■ **Information provided**
::::

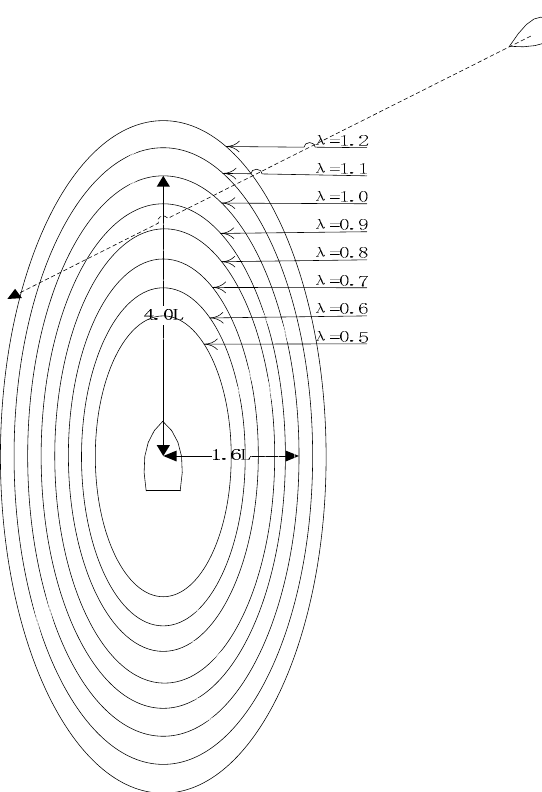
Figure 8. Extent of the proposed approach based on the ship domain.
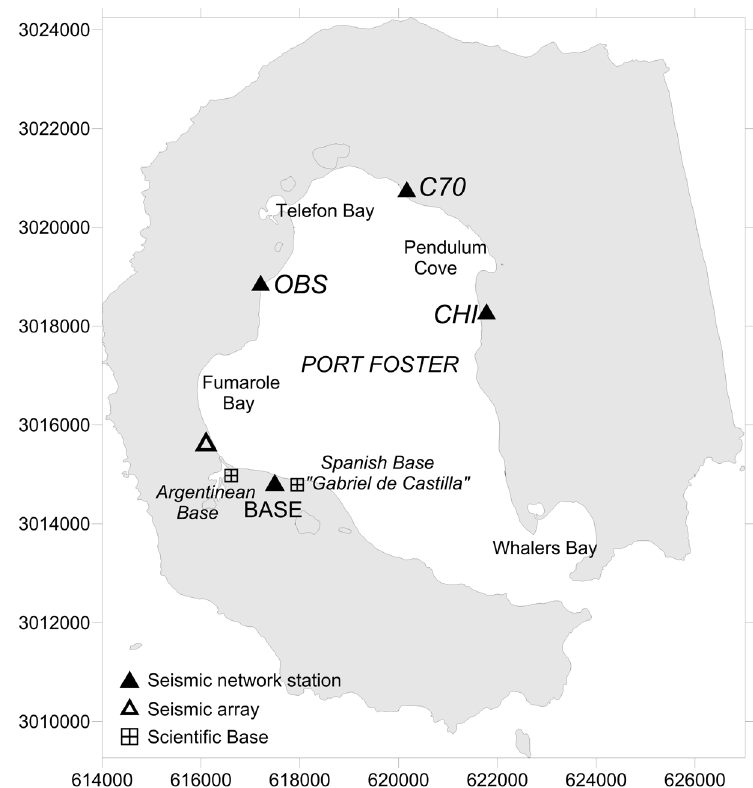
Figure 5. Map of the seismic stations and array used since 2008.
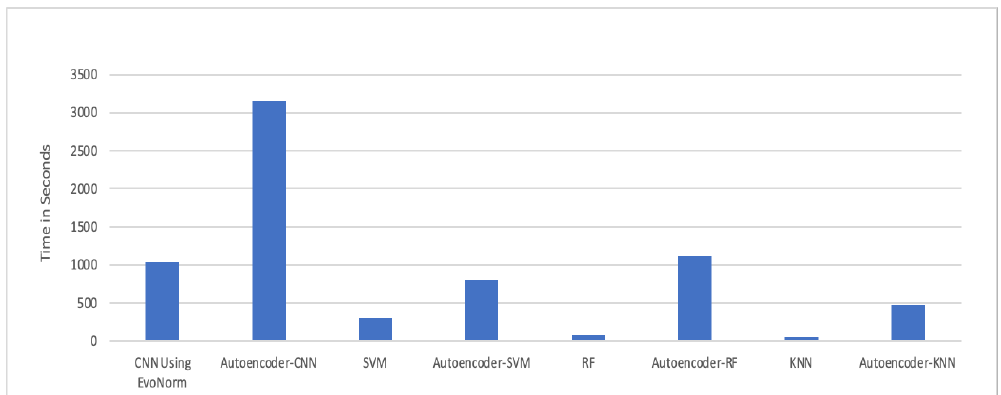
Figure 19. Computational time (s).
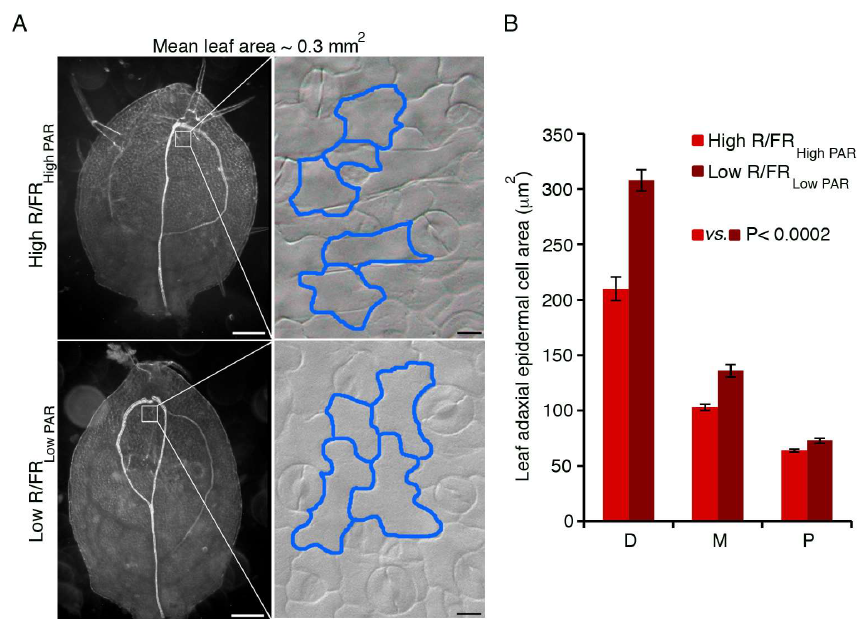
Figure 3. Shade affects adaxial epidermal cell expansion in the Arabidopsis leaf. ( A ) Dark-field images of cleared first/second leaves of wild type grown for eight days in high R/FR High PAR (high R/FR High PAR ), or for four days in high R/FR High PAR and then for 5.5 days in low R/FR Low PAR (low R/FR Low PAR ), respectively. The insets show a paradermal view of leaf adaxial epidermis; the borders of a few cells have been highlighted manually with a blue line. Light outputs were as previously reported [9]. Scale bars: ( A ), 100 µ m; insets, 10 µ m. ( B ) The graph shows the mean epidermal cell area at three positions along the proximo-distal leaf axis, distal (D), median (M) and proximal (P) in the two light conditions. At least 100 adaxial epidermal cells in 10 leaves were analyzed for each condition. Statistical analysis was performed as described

::::

■ **Task**
Would you set down each line of the data exactly, with no images included?

■ **The completed task**
Figure 8. Extent of the proposed approach based on the ship domain.
Figure 5. Map of the seismic stations and array used since 2008.
Figure 19. Computational time (s).
Figure 3. Shade affects adaxial epidermal cell expansion in the Arabidopsis leaf. ( A ) Dark-field images of cleared first/second leaves of wild type grown for eight days in high R/FR High PAR (high R/FR High PAR ), or for four days in high R/FR High PAR and then for 5.5 days in low R/FR Low PAR (low R/FR Low PAR ), respectively. The insets show a paradermal view of leaf adaxial epidermis; the borders of a few cells have been highlighted manually with a blue line. Light outputs were as previously reported [9]. Scale bars: ( A ), 100 µ m; insets, 10 µ m. ( B ) The graph shows the mean epidermal cell area at three positions along the proximo-distal leaf axis, distal (D), median (M) and proximal (P) in the two light conditions. At least 100 adaxial epidermal cells in 10 leaves were analyzed for each condition. Statistical analysis was performed as described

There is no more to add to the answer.